→ **TASK REQUIREMENTS**: Go through the entries below and retype them exactly, omitting each picture.

========

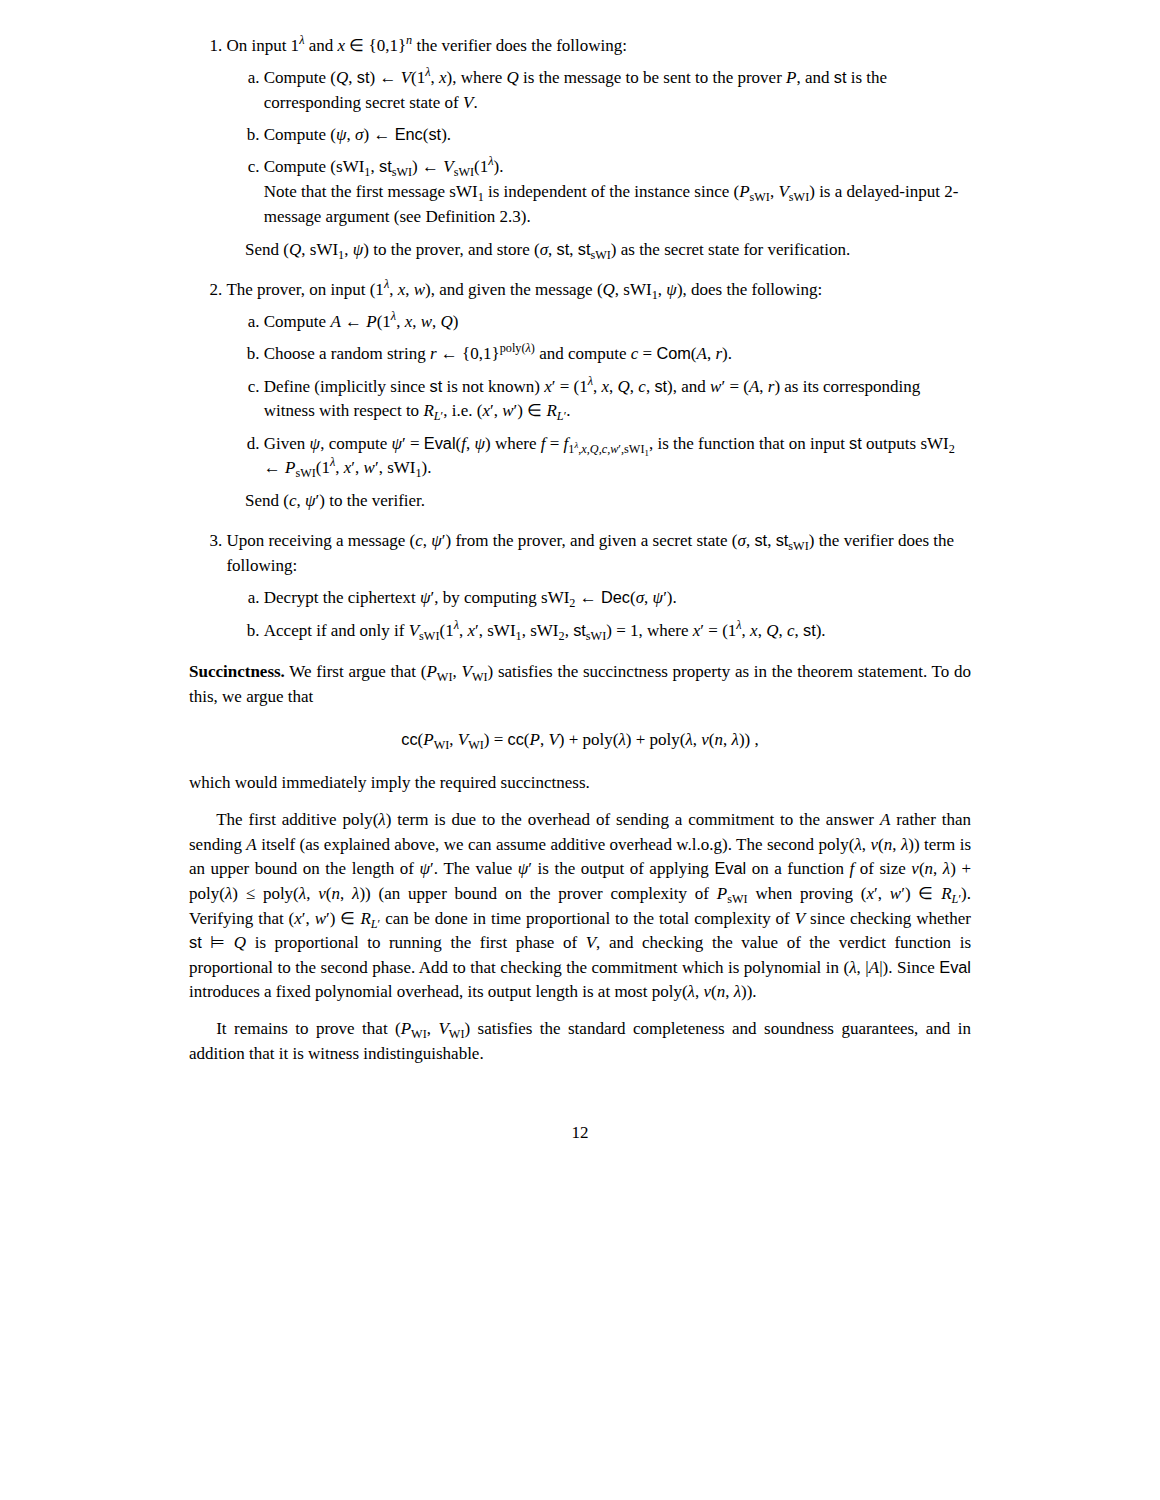On input 1λ and x ∈ {0,1}n the verifier does the following:
Compute (Q, st) ← V(1λ, x), where Q is the message to be sent to the prover P, and st is the corresponding secret state of V.
Compute (ψ, σ) ← Enc(st).
Compute (sWI1, stsWI) ← VsWI(1λ).
Note that the first message sWI1 is independent of the instance since (PsWI, VsWI) is a delayed-input 2-message argument (see Definition 2.3).
Send (Q, sWI1, ψ) to the prover, and store (σ, st, stsWI) as the secret state for verification.
The prover, on input (1λ, x, w), and given the message (Q, sWI1, ψ), does the following:
Compute A ← P(1λ, x, w, Q)
Choose a random string r ← {0,1}poly(λ) and compute c = Com(A, r).
Define (implicitly since st is not known) x′ = (1λ, x, Q, c, st), and w′ = (A, r) as its corresponding witness with respect to RL′, i.e. (x′, w′) ∈ RL′.
Given ψ, compute ψ′ = Eval(f, ψ) where f = f1λ,x,Q,c,w′,sWI1, is the function that on input st outputs sWI2 ← PsWI(1λ, x′, w′, sWI1).
Send (c, ψ′) to the verifier.
Upon receiving a message (c, ψ′) from the prover, and given a secret state (σ, st, stsWI) the verifier does the following:
Decrypt the ciphertext ψ′, by computing sWI2 ← Dec(σ, ψ′).
Accept if and only if VsWI(1λ, x′, sWI1, sWI2, stsWI) = 1, where x′ = (1λ, x, Q, c, st).
Succinctness. We first argue that (PWI, VWI) satisfies the succinctness property as in the theorem statement. To do this, we argue that
cc(PWI, VWI) = cc(P, V) + poly(λ) + poly(λ, v(n, λ)) ,
which would immediately imply the required succinctness.
The first additive poly(λ) term is due to the overhead of sending a commitment to the answer A rather than sending A itself (as explained above, we can assume additive overhead w.l.o.g). The second poly(λ, v(n, λ)) term is an upper bound on the length of ψ′. The value ψ′ is the output of applying Eval on a function f of size v(n, λ) + poly(λ) ≤ poly(λ, v(n, λ)) (an upper bound on the prover complexity of PsWI when proving (x′, w′) ∈ RL′). Verifying that (x′, w′) ∈ RL′ can be done in time proportional to the total complexity of V since checking whether st ⊨ Q is proportional to running the first phase of V, and checking the value of the verdict function is proportional to the second phase. Add to that checking the commitment which is polynomial in (λ, |A|). Since Eval introduces a fixed polynomial overhead, its output length is at most poly(λ, v(n, λ)).
It remains to prove that (PWI, VWI) satisfies the standard completeness and soundness guarantees, and in addition that it is witness indistinguishable.
12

========

→ **EXERCISE OUTPUT**:
On input 1λ and x ∈ {0,1}n the verifier does the following:
Compute (Q, st) ← V(1λ, x), where Q is the message to be sent to the prover P, and st is the corresponding secret state of V.
Compute (ψ, σ) ← Enc(st).
Compute (sWI1, stsWI) ← VsWI(1λ).
Note that the first message sWI1 is independent of the instance since (PsWI, VsWI) is a delayed-input 2-message argument (see Definition 2.3).
Send (Q, sWI1, ψ) to the prover, and store (σ, st, stsWI) as the secret state for verification.
The prover, on input (1λ, x, w), and given the message (Q, sWI1, ψ), does the following:
Compute A ← P(1λ, x, w, Q)
Choose a random string r ← {0,1}poly(λ) and compute c = Com(A, r).
Define (implicitly since st is not known) x′ = (1λ, x, Q, c, st), and w′ = (A, r) as its corresponding witness with respect to RL′, i.e. (x′, w′) ∈ RL′.
Given ψ, compute ψ′ = Eval(f, ψ) where f = f1λ,x,Q,c,w′,sWI1, is the function that on input st outputs sWI2 ← PsWI(1λ, x′, w′, sWI1).
Send (c, ψ′) to the verifier.
Upon receiving a message (c, ψ′) from the prover, and given a secret state (σ, st, stsWI) the verifier does the following:
Decrypt the ciphertext ψ′, by computing sWI2 ← Dec(σ, ψ′).
Accept if and only if VsWI(1λ, x′, sWI1, sWI2, stsWI) = 1, where x′ = (1λ, x, Q, c, st).
Succinctness. We first argue that (PWI, VWI) satisfies the succinctness property as in the theorem statement. To do this, we argue that
cc(PWI, VWI) = cc(P, V) + poly(λ) + poly(λ, v(n, λ)) ,
which would immediately imply the required succinctness.
The first additive poly(λ) term is due to the overhead of sending a commitment to the answer A rather than sending A itself (as explained above, we can assume additive overhead w.l.o.g). The second poly(λ, v(n, λ)) term is an upper bound on the length of ψ′. The value ψ′ is the output of applying Eval on a function f of size v(n, λ) + poly(λ) ≤ poly(λ, v(n, λ)) (an upper bound on the prover complexity of PsWI when proving (x′, w′) ∈ RL′). Verifying that (x′, w′) ∈ RL′ can be done in time proportional to the total complexity of V since checking whether st ⊨ Q is proportional to running the first phase of V, and checking the value of the verdict function is proportional to the second phase. Add to that checking the commitment which is polynomial in (λ, |A|). Since Eval introduces a fixed polynomial overhead, its output length is at most poly(λ, v(n, λ)).
It remains to prove that (PWI, VWI) satisfies the standard completeness and soundness guarantees, and in addition that it is witness indistinguishable.
12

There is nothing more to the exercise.